Les Derniers Soubresauts de l'Automne
Texte : Evan Wishloff
Photos : Stirl and Rae Media Haus
Un tapis de couleurs s'étendait devant moi — l'odeur de la décomposition automnale persistait dans l'air. Des millions de feuilles, variant du jaune au rouge, tapissaient le sol de la forêt autour de moi, cachant le sol humide et rempli de flaques d'eau. C'était le dernier souffle de l'automne.
À certaines jonctions, le tapis boisé sous mes pieds était si épais que déterminer la direction du sentier tenait plus du jeu de devinettes que d'une certitude. Pourtant, même avec cette épaisse couverture de feuilles fraîchement tombées, des milliers – non, des millions – de feuilles s'accrochaient obstinément aux arbres environnants. Les couleurs brillaient si intensément que le paysage semblait irréel – comme si quelqu'un avait appliqué un filtre Instagram sur mes lunettes et augmenté la saturation au maximum.
Mais c'était bien réel. C'était le Vermont en octobre – un État si réputé auprès des touristes pour ses magnifiques couleurs automnales que le terme leaf peeper (observateur de feuilles) a été inventé pour décrire ceux qui viennent le visiter.
Par un pur coup de chance, je me suis retrouvé ici avec un peu plus de 24 heures à tuer. Je suis fermement convaincu que la meilleure façon de découvrir n'importe quel endroit est à vélo, alors j'en ai loué un dans un magasin local et j'ai pris les sentiers !

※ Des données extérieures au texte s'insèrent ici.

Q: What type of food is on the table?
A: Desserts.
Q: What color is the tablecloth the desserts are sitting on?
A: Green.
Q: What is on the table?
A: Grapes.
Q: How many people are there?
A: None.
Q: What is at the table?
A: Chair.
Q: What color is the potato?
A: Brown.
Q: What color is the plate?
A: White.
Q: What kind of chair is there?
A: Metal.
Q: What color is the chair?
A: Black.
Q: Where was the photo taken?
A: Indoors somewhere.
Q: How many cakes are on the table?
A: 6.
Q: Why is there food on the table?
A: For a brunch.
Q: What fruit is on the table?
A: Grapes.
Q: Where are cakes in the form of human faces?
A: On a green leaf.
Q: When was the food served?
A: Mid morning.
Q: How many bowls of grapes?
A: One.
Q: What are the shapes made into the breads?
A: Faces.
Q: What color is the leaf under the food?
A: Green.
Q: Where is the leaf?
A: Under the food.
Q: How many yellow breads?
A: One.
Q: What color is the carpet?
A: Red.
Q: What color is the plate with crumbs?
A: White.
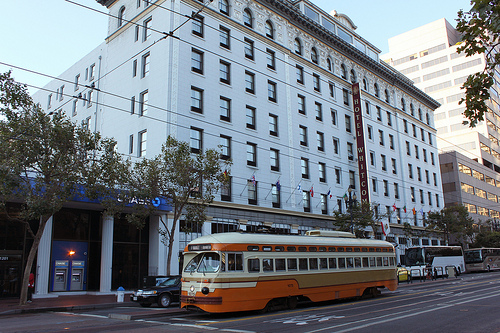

Quand j'étais enfant, je roulais insouciamment sur un BMX bon marché acheté d'occasion par mes parents. Je mettais une carte à jouer dans mes rayons, espérant que cela ferait sonner mon vélo bon marché comme une moto et impressionnerait les autres enfants de 9 ans.
Faire du vélo dans le Vermont en automne me rappelle une partie de cette même essence juvénile. Les feuilles du sol de la forêt se retrouvent ramassées par les pneus du vélo, se coincent dans le cadre, produisant le même bourdonnement que les cartes à jouer il y a 20 ans.

Le temps s'écoule un peu plus lentement dans le Vermont. Compte tenu de la petite empreinte géographique de l'État, on pourrait vous pardonner de penser le contraire, mais ce n'est pas l'endroit à visiter si vous êtes pressé.
Le sud du Vermont est un labyrinthe de routes sinueuses. Les limites de vitesse dépassent rarement les 80 km/h, et vous trouverez de nombreuses routes de gravier selon votre destination. Vous partagerez les routes avec des agriculteurs, des éleveurs et les habitants, et ils ont tous la bonne idée : vous arriverez quand vous arriverez.

Votre patience sera récompensée dans l'État des Montagnes Vertes. En ce qui concerne les destinations de VTT en Amérique du Nord, le Vermont est un joyau caché, dont on parle beaucoup moins dans les médias de VTT qu'il ne le devrait.
Avec un peu plus d'une journée pour rouler, je n'ai pas pu essayer un véritable échantillon de ce que le Vermont a à offrir, mais j'ai pu parcourir le réseau de sentiers dont tout local à qui j'ai posé la question a vanté les mérites comme étant la destination incontournable de l'État : Slate Valley.
Offrant un mélange réjouissant de rochers, de racines, de longues ascensions, de descentes fluides et de superbes couleurs automnales, le SVT a été à la hauteur de sa réputation. Il pourrait bien être l'un des meilleurs réseaux de sentiers de VTT en Amérique...
Alors l'automne prochain, si vous voulez observer les feuilles et faire du vélo, réservez un voyage au Vermont. Vous ne le regretterez pas.